→ **DIRECTIVE 1**
Repeat the liquid discharge passage word for word from "Examples of the" to "conveyance drum 31.".
→ **DIRECTIVE 2**
According to the liquid discharge passage, in what direction is the nozzle surface recovery device 200 moved to insert it between the liquid discharge devices 33 and the conveyance drum 31?
→ **DIRECTIVE 3**
Pick up the liquid discharge passage after its final sentence and extend it.

→ **SELECTION**
● ● ● ● ●

Examples of the “liquid discharge apparatus” further include a treatment liquid applying apparatus that discharges a treatment liquid to a sheet to apply the treatment liquid onto a sheet surface so as to reform the sheet surface, and an injection granulation apparatus in which a composition liquid including raw materials dispersed in a solution is discharged through nozzles to granulate fine particles of the raw materials.

Nozzle Surface Recovery Device

Next, a nozzle surface recovery device 200 according to the present embodiment is described, with reference to FIGS. 4 to 9. As illustrated in FIG. 4, the nozzle surface recovery device 200 is moved in the axial direction of the conveyance drum 31 (the forward/backward direction in the paper surface of FIG. 4), to be inserted into a gap between the liquid discharge devices 33 and the outer peripheral surface of the conveyance drum 31.

● ● ● ● ●

→ **INFORMATION SHOWN**

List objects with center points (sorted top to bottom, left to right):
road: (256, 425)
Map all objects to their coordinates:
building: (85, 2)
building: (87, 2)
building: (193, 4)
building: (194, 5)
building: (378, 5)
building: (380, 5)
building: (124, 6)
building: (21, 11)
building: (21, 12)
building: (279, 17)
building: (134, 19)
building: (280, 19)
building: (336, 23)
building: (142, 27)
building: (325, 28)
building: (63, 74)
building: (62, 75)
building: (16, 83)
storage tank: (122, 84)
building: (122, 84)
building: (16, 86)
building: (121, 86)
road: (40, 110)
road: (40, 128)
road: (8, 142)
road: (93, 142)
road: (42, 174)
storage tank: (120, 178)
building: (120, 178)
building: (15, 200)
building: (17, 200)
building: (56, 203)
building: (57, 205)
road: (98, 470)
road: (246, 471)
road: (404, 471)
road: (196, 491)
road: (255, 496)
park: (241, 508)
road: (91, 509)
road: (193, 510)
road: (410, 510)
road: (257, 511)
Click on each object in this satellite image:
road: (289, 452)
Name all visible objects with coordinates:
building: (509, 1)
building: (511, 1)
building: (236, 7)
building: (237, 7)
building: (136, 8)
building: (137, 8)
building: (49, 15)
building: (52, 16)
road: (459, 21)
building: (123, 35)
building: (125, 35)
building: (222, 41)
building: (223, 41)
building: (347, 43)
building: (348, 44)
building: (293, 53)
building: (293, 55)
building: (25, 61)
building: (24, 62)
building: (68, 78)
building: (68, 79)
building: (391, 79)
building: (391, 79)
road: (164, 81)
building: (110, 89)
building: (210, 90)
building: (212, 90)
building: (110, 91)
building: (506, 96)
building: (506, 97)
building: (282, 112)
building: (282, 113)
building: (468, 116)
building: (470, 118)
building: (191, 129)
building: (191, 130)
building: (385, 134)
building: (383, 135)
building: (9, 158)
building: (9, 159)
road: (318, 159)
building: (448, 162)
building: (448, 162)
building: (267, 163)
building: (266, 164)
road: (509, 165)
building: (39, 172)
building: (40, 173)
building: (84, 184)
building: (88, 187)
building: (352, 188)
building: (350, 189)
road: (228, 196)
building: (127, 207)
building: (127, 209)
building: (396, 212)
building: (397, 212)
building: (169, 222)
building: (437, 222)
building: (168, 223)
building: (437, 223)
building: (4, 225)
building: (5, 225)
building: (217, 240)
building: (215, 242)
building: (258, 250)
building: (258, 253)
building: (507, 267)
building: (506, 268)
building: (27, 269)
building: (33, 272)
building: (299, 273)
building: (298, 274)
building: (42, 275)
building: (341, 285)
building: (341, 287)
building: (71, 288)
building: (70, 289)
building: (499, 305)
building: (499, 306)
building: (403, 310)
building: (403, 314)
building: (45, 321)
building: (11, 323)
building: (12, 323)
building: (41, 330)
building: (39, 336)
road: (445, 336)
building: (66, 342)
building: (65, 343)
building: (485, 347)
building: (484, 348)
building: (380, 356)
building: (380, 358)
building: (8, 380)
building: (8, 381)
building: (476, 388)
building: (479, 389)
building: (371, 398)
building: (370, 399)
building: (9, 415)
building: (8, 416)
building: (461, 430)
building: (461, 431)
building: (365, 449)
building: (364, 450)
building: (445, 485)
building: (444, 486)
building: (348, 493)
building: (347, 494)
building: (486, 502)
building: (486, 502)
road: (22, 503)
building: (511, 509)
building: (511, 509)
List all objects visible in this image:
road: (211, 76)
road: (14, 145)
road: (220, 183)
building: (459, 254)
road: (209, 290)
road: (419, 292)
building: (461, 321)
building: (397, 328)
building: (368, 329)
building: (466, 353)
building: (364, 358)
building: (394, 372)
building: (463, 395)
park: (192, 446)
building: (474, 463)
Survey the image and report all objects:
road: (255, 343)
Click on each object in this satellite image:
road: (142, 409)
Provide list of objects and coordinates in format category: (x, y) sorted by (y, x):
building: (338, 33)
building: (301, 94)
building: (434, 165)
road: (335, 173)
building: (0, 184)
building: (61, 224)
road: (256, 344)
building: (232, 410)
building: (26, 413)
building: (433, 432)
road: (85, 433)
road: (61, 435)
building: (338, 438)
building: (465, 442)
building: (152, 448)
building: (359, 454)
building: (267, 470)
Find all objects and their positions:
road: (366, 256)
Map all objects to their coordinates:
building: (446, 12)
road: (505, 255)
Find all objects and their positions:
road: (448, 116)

● ● ● ● ●

→ **REPLY 1**
Examples of the “liquid discharge apparatus” further include a treatment liquid applying apparatus that discharges a treatment liquid to a sheet to apply the treatment liquid onto a sheet surface so as to reform the sheet surface, and an injection granulation apparatus in which a composition liquid including raw materials dispersed in a solution is discharged through nozzles to granulate fine particles of the raw materials.

Nozzle Surface Recovery Device

Next, a nozzle surface recovery device 200 according to the present embodiment is described, with reference to FIGS. 4 to 9. As illustrated in FIG. 4, the nozzle surface recovery device 200 is moved in the axial direction of the conveyance drum 31 (the forward/backward direction in the paper surface of FIG. 4), to be inserted into a gap between the liquid discharge devices 33 and the outer peripheral surface of the conveyance drum 31.

→ **REPLY 2**
In the axial direction of the conveyance drum 31.

→ **REPLY 3**
As illustrated in FIGS. 5A to 5C, the nozzle surface recovery device 200 includes an elongated rectangular substrate 210, a plurality of caps 240 that are attached to and cover (cap) the nozzle surfaces 101 of the liquid discharge devices 33, and wipers 250 and webs 260 that wipe the nozzles of the liquid discharge devices 33.

The number of the caps 240 provided therein is the same as the number of the nozzle surfaces 101 of the liquid discharge devices 33. As for the nozzle surfaces 101 of the liquid discharge devices 33, each head 100 has two adjacent surfaces, the surfaces are arranged at six locations in two rows in a staggered manner as illustrated in FIG. 3. Like the nozzle surfaces 101 in the staggered layout, each two caps 240 forms a pair, and the caps 240 are arranged at six locations in two rows in a staggered manner.

Each cap 240 is connected to a waste liquid tank via a waste liquid pump. In a state where the caps 240 are attached to and cover the nozzle surfaces 101 of the liquid discharge devices 33, ink is discharged from the nozzles into the caps 240, to clean clogging of the nozzles and the like. The discharged ink is sent to the waste liquid tank via the waste liquid pump.

The wipers 250 are formed with a pair of right and left elastic plates that vertically stand on the substrate 210. These wipers 250 are disposed on the front end side of the caps 240 at six locations in two rows.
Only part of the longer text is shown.